> _Work required_
Without the pictures, give every record again exactly.

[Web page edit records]

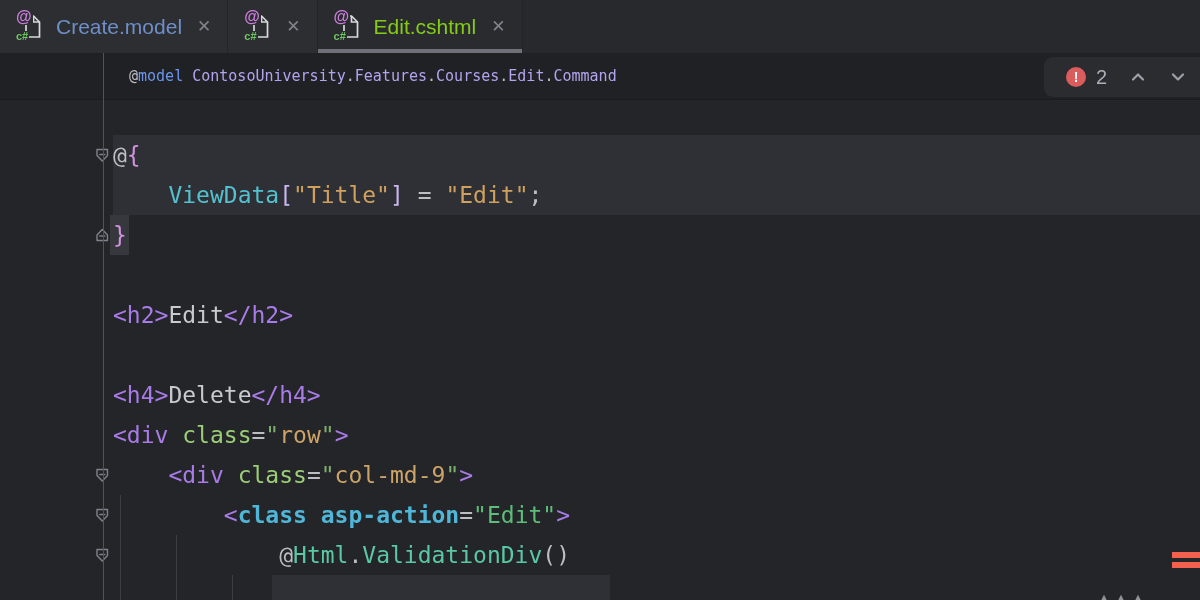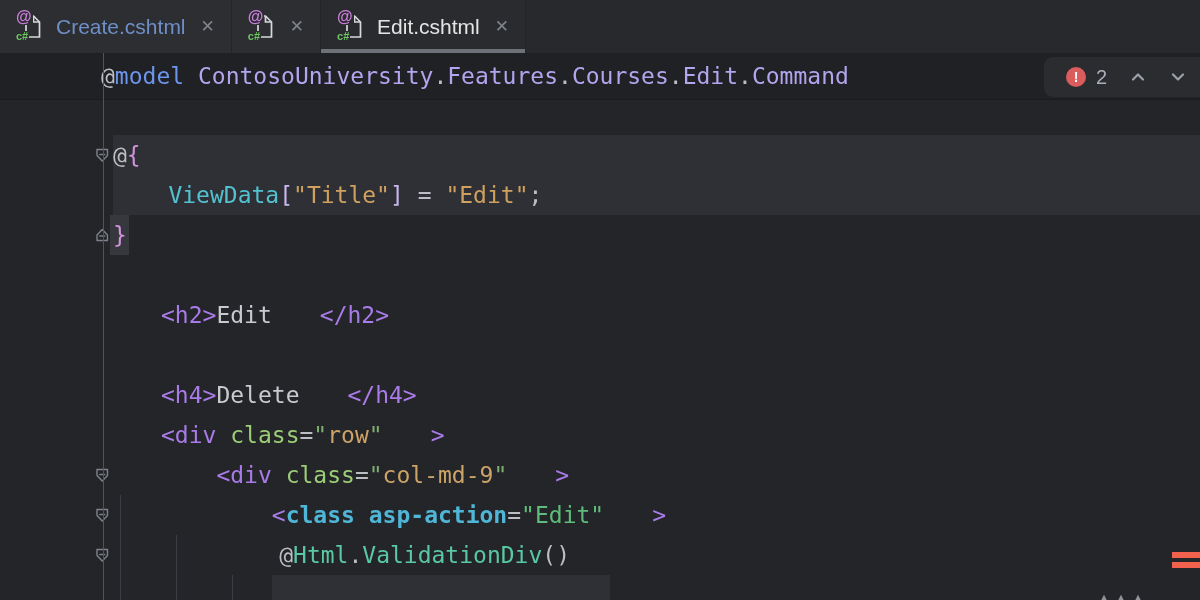--- a/index.html
+++ b/index.html
@@ -52,21 +52,21 @@
               color:var(--punct); }
 
   .tok-ws        { color:transparent; }
   .tok-punct     { color:var(--punct); }
   .tok-keyword   { color:var(--keyword); }
   .tok-namespace { color:var(--namespace); }
   .tok-brace     { color:var(--brace); }
   .tok-property  { color:var(--property); }
   .tok-bracket   { color:var(--bracket); }
   .tok-string    { color:var(--string); }
-  .tok-tag       { color:var(--tag);margin-left:48px; }
+  .tok-tag       { color:var(--tag); }
   .tok-text      { color:var(--text); }
   .tok-attr      { color:var(--attr); }
   .tok-attrq     { color:var(--attrq); }
   .tok-cssclass  { color:var(--cssclass); }
   .tok-taghelper { color:var(--taghelper); font-weight:bold; }
   .tok-helperval { color:var(--helperval); }
   .tok-method    { color:var(--method); }
 
   #gutter-marks { position:absolute; left:0; top:0; }
   .fold-marker { position:absolute; left:94px; width:17px; height:18px; }
@@ -75,22 +75,22 @@
                  background:var(--stripeRed); }
   .sm1 { top:499px; } .sm2 { top:509px; }
 
   .overflow-tris { position:absolute; left:1098px; top:534px; font-size:20px;
                    color:var(--triangles); letter-spacing:5px; }
 
   
   .sticky { position:absolute; top:53px; left:0; right:0; height:47px;
             background:var(--stickyBg); z-index:4;
             border-bottom:1px solid var(--stickyBorder); }
-  #sticky-line { position:absolute; left:101px; top:0; height:47px; line-height:47px;
-                 font-family:"DejaVu Sans Mono", monospace; font-size:23px;
+  #sticky-line { position:absolute; left:129px; top:0; height:47px; line-height:47px;
+                 font-family:"DejaVu Sans Mono", monospace; font-size:15px;
                  white-space:pre; }
 
   .vline { position:absolute; left:103px; top:53px; bottom:0; width:1px;
            background:var(--gutterLine); z-index:5; }
 
   .widget { position:absolute; left:1044px; top:4px; width:170px; height:40px;
             background:var(--widgetBg); border-radius:9px; display:flex;
             align-items:center; padding-left:22px; z-index:6; }
   .err-circle { width:20px; height:20px; border-radius:50%; background:var(--errRed);
                 color:#FFFFFF; font-weight:bold; font-size:14px; text-align:center;
@@ -106,21 +106,21 @@
   <div class="tabbar">
     <div class="tab">
       <span class="file-icon">
         <svg width="27" height="27" viewBox="0 0 27 27">
           <path d="M10 3 H17.5 L23.5 9 V24 H10 Z" fill="none" stroke="#D7D9DD" stroke-width="1.7"></path>
           <path d="M17.5 3 V9 H23.5" fill="none" stroke="#D7D9DD" stroke-width="1.7"></path>
         </svg>
         <span class="fi-at">@</span>
         <span class="fi-cs">c#</span>
       </span>
-      <span class="tab-label" style="color: rgb(110, 143, 199);">Create.cshtml</span>
+      <span class="tab-label" style="color: rgb(110, 143, 199);">Create.model</span>
       <span class="tab-close">✕</span>
 
     </div>
     <div class="tab">
       <span class="file-icon">
         <svg width="27" height="27" viewBox="0 0 27 27">
           <path d="M10 3 H17.5 L23.5 9 V24 H10 Z" fill="none" stroke="#D7D9DD" stroke-width="1.7"></path>
           <path d="M17.5 3 V9 H23.5" fill="none" stroke="#D7D9DD" stroke-width="1.7"></path>
         </svg>
         <span class="fi-at">@</span>
@@ -131,21 +131,21 @@
     </div>
     <div class="tab active">
       <span class="file-icon">
         <svg width="27" height="27" viewBox="0 0 27 27">
           <path d="M10 3 H17.5 L23.5 9 V24 H10 Z" fill="none" stroke="#D7D9DD" stroke-width="1.7"></path>
           <path d="M17.5 3 V9 H23.5" fill="none" stroke="#D7D9DD" stroke-width="1.7"></path>
         </svg>
         <span class="fi-at">@</span>
         <span class="fi-cs">c#</span>
       </span>
-      <span class="tab-label" style="color: #e5e5e5;">Edit.cshtml</span>
+      <span class="tab-label" style="color: #84cc16;">Edit.cshtml</span>
       <span class="tab-close">✕</span>
       <div class="tab-underline"></div>
     </div>
   </div>
 
   <div class="editor-area">
     <div class="band"></div>
     <div class="brace-box"></div>
     <div class="html-box"></div>
     <div class="indent-guide ig1"></div>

> _Answer_
--- a/index.html
+++ b/index.html
@@ -52,21 +52,21 @@
               color:var(--punct); }
 
   .tok-ws        { color:transparent; }
   .tok-punct     { color:var(--punct); }
   .tok-keyword   { color:var(--keyword); }
   .tok-namespace { color:var(--namespace); }
   .tok-brace     { color:var(--brace); }
   .tok-property  { color:var(--property); }
   .tok-bracket   { color:var(--bracket); }
   .tok-string    { color:var(--string); }
-  .tok-tag       { color:var(--tag);margin-left:48px; }
+  .tok-tag       { color:var(--tag); }
   .tok-text      { color:var(--text); }
   .tok-attr      { color:var(--attr); }
   .tok-attrq     { color:var(--attrq); }
   .tok-cssclass  { color:var(--cssclass); }
   .tok-taghelper { color:var(--taghelper); font-weight:bold; }
   .tok-helperval { color:var(--helperval); }
   .tok-method    { color:var(--method); }
 
   #gutter-marks { position:absolute; left:0; top:0; }
   .fold-marker { position:absolute; left:94px; width:17px; height:18px; }
@@ -75,22 +75,22 @@
                  background:var(--stripeRed); }
   .sm1 { top:499px; } .sm2 { top:509px; }
 
   .overflow-tris { position:absolute; left:1098px; top:534px; font-size:20px;
                    color:var(--triangles); letter-spacing:5px; }
 
   
   .sticky { position:absolute; top:53px; left:0; right:0; height:47px;
             background:var(--stickyBg); z-index:4;
             border-bottom:1px solid var(--stickyBorder); }
-  #sticky-line { position:absolute; left:101px; top:0; height:47px; line-height:47px;
-                 font-family:"DejaVu Sans Mono", monospace; font-size:23px;
+  #sticky-line { position:absolute; left:129px; top:0; height:47px; line-height:47px;
+                 font-family:"DejaVu Sans Mono", monospace; font-size:15px;
                  white-space:pre; }
 
   .vline { position:absolute; left:103px; top:53px; bottom:0; width:1px;
            background:var(--gutterLine); z-index:5; }
 
   .widget { position:absolute; left:1044px; top:4px; width:170px; height:40px;
             background:var(--widgetBg); border-radius:9px; display:flex;
             align-items:center; padding-left:22px; z-index:6; }
   .err-circle { width:20px; height:20px; border-radius:50%; background:var(--errRed);
                 color:#FFFFFF; font-weight:bold; font-size:14px; text-align:center;
@@ -106,21 +106,21 @@
   <div class="tabbar">
     <div class="tab">
       <span class="file-icon">
         <svg width="27" height="27" viewBox="0 0 27 27">
           <path d="M10 3 H17.5 L23.5 9 V24 H10 Z" fill="none" stroke="#D7D9DD" stroke-width="1.7"></path>
           <path d="M17.5 3 V9 H23.5" fill="none" stroke="#D7D9DD" stroke-width="1.7"></path>
         </svg>
         <span class="fi-at">@</span>
         <span class="fi-cs">c#</span>
       </span>
-      <span class="tab-label" style="color: rgb(110, 143, 199);">Create.cshtml</span>
+      <span class="tab-label" style="color: rgb(110, 143, 199);">Create.model</span>
       <span class="tab-close">✕</span>
 
     </div>
     <div class="tab">
       <span class="file-icon">
         <svg width="27" height="27" viewBox="0 0 27 27">
           <path d="M10 3 H17.5 L23.5 9 V24 H10 Z" fill="none" stroke="#D7D9DD" stroke-width="1.7"></path>
           <path d="M17.5 3 V9 H23.5" fill="none" stroke="#D7D9DD" stroke-width="1.7"></path>
         </svg>
         <span class="fi-at">@</span>
@@ -131,21 +131,21 @@
     </div>
     <div class="tab active">
       <span class="file-icon">
         <svg width="27" height="27" viewBox="0 0 27 27">
           <path d="M10 3 H17.5 L23.5 9 V24 H10 Z" fill="none" stroke="#D7D9DD" stroke-width="1.7"></path>
           <path d="M17.5 3 V9 H23.5" fill="none" stroke="#D7D9DD" stroke-width="1.7"></path>
         </svg>
         <span class="fi-at">@</span>
         <span class="fi-cs">c#</span>
       </span>
-      <span class="tab-label" style="color: #e5e5e5;">Edit.cshtml</span>
+      <span class="tab-label" style="color: #84cc16;">Edit.cshtml</span>
       <span class="tab-close">✕</span>
       <div class="tab-underline"></div>
     </div>
   </div>
 
   <div class="editor-area">
     <div class="band"></div>
     <div class="brace-box"></div>
     <div class="html-box"></div>
     <div class="indent-guide ig1"></div>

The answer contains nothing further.